He taught at the University of Chicago from 1983 to 1986, where he worked with Dr. Donald Bogue as an associate director of the Social Development Center.
His early work focused on the fertility transition in the Mormon population in collaboration with Lee L. Bean and Geraldine Mineau, among others.
His historical work has included several international populations and more recently has focused upon mortality in the Connecticut River Valley of Massachusetts.

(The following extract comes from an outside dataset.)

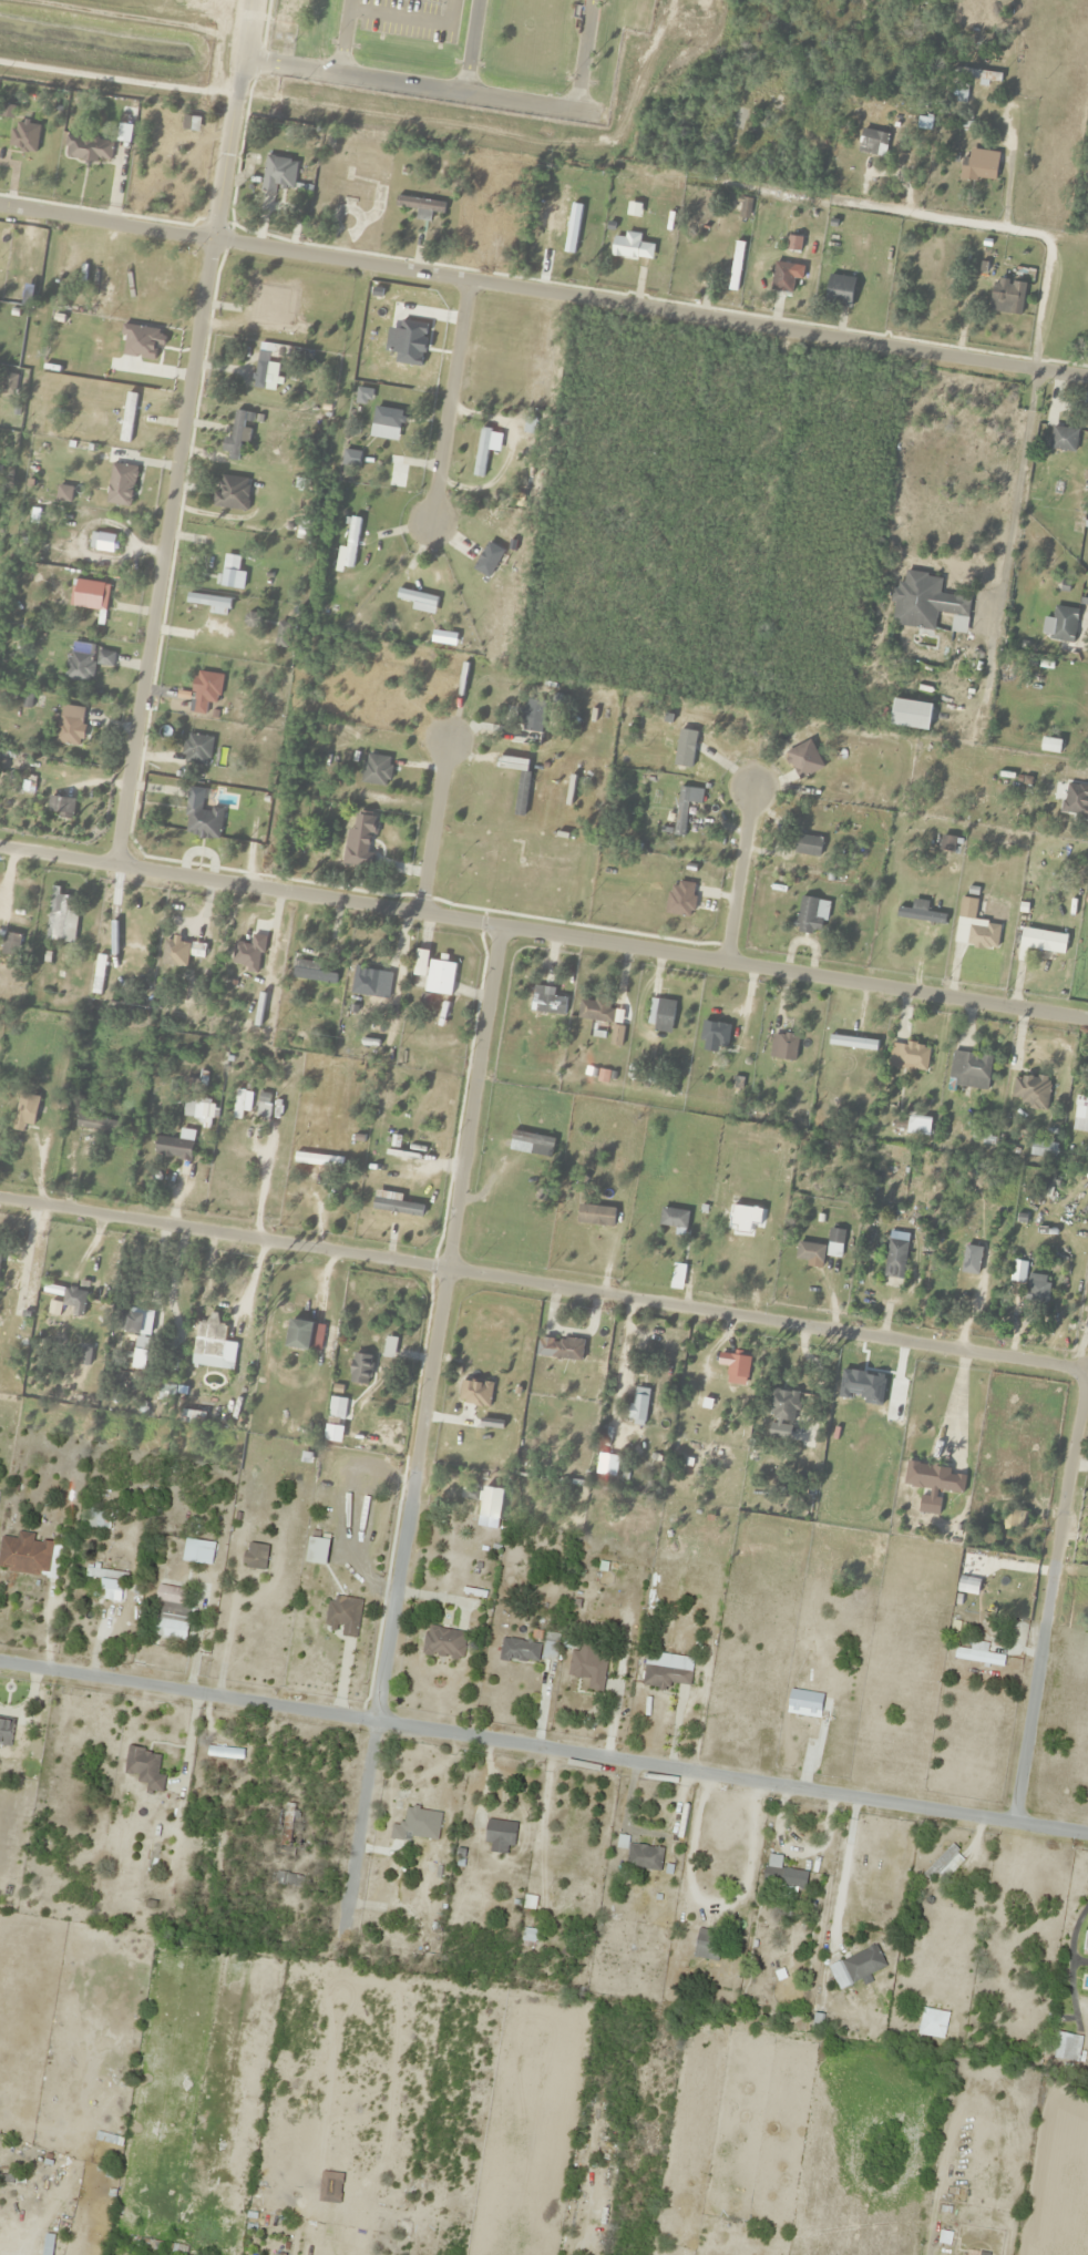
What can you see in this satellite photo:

He is the co-author of several books including Adaptation and Innovation: Fertility on the Frontier (1990, with Lee L. Bean and Geraldine P. Mineau), The Population of the United States (1997, with Richard Barrett and Donald Bogue), Readings in Population Methodology (1993, with Donald Bogue and Eduardo Arriaga co-editors), Demography: The Study of Human Population (2001, with David Yaukey and 2007 with David Yaukey and Jennifer Lundquist) and Public Sociology: Michael Buroway and his critics (2006, with Dan Clawson, Robert Zussman, Michael Buroway, Joya Misra, Naomi Gerstel and Randall Stokes).

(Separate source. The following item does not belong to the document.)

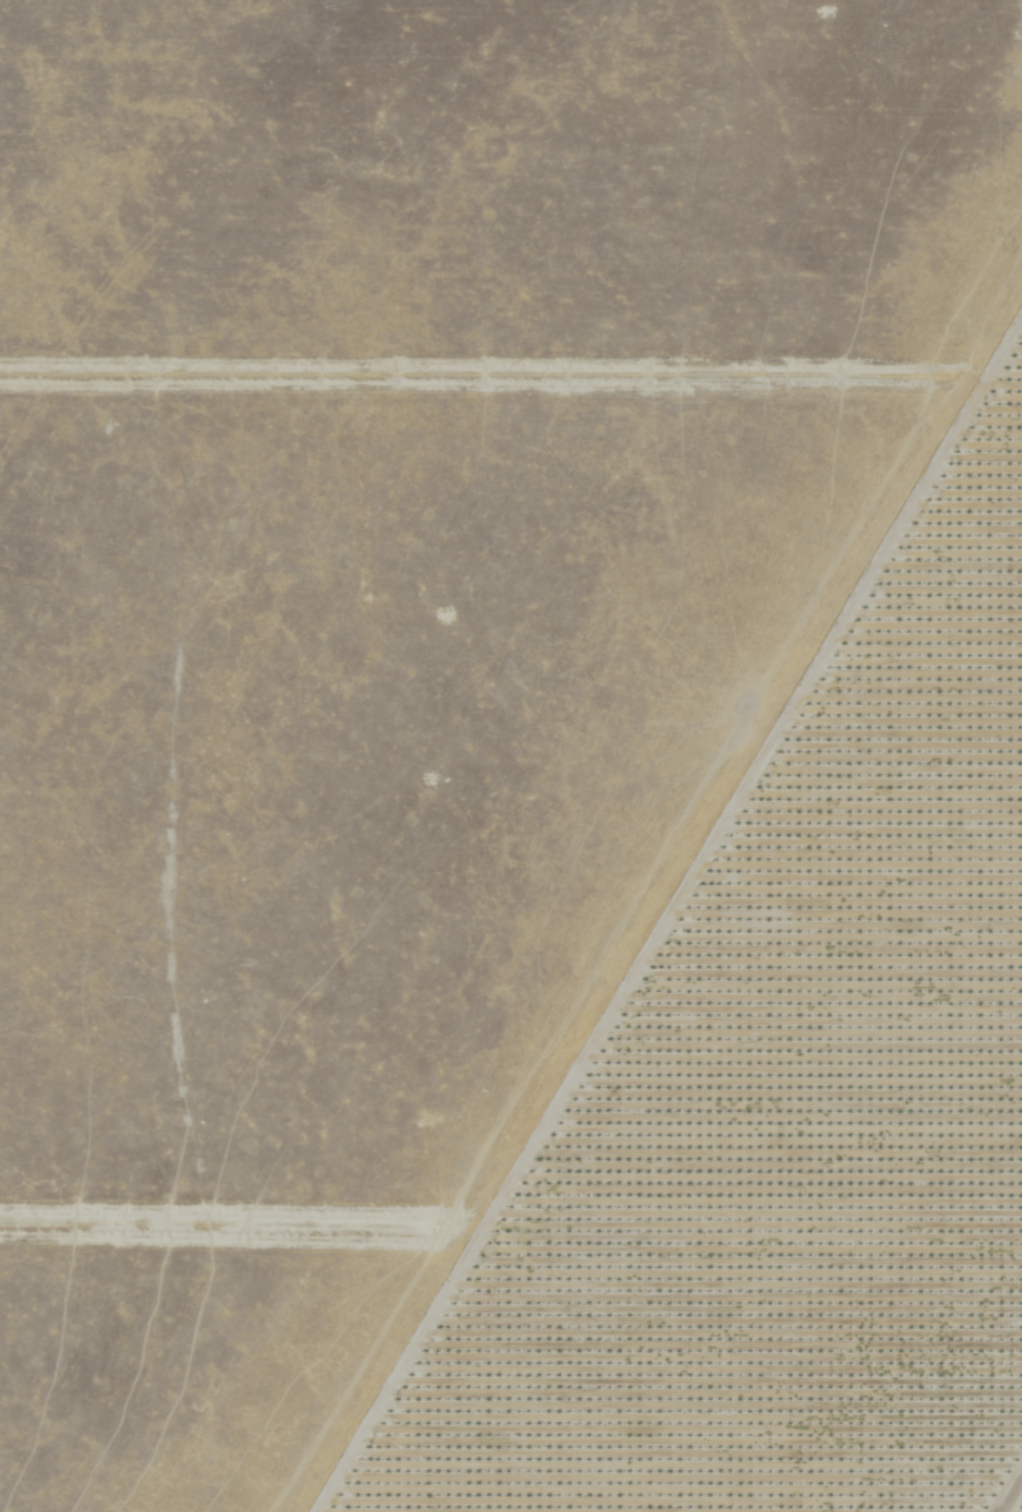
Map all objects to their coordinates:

His most cited research articles include Hazardous Waste Facilities: " Environmental Equity" Issues in Metropolitan Areas (1994), A longitudinal analysis of environmental equity in communities with hazardous waste facilities (1996), Sexual harassment: Organizational context and diffuse status (1987), Intergenerational transmission of relative fertility and life course patterns (1987), Birth spacing and fertility limitation: A behavioral analysis of a nineteenth century frontier population (1985), Demographics of dumping II: A national environmental equity survey and the distribution of hazardous materials handlers (2000), Grammars of death: An analysis of nineteenth-century literal causes of death from the age of miasmas to germ theory (2004), and Determination of free Bisphenol A (BPA) concentrations in breast milk of US women using a sensitive LC/MS/MS method (2014).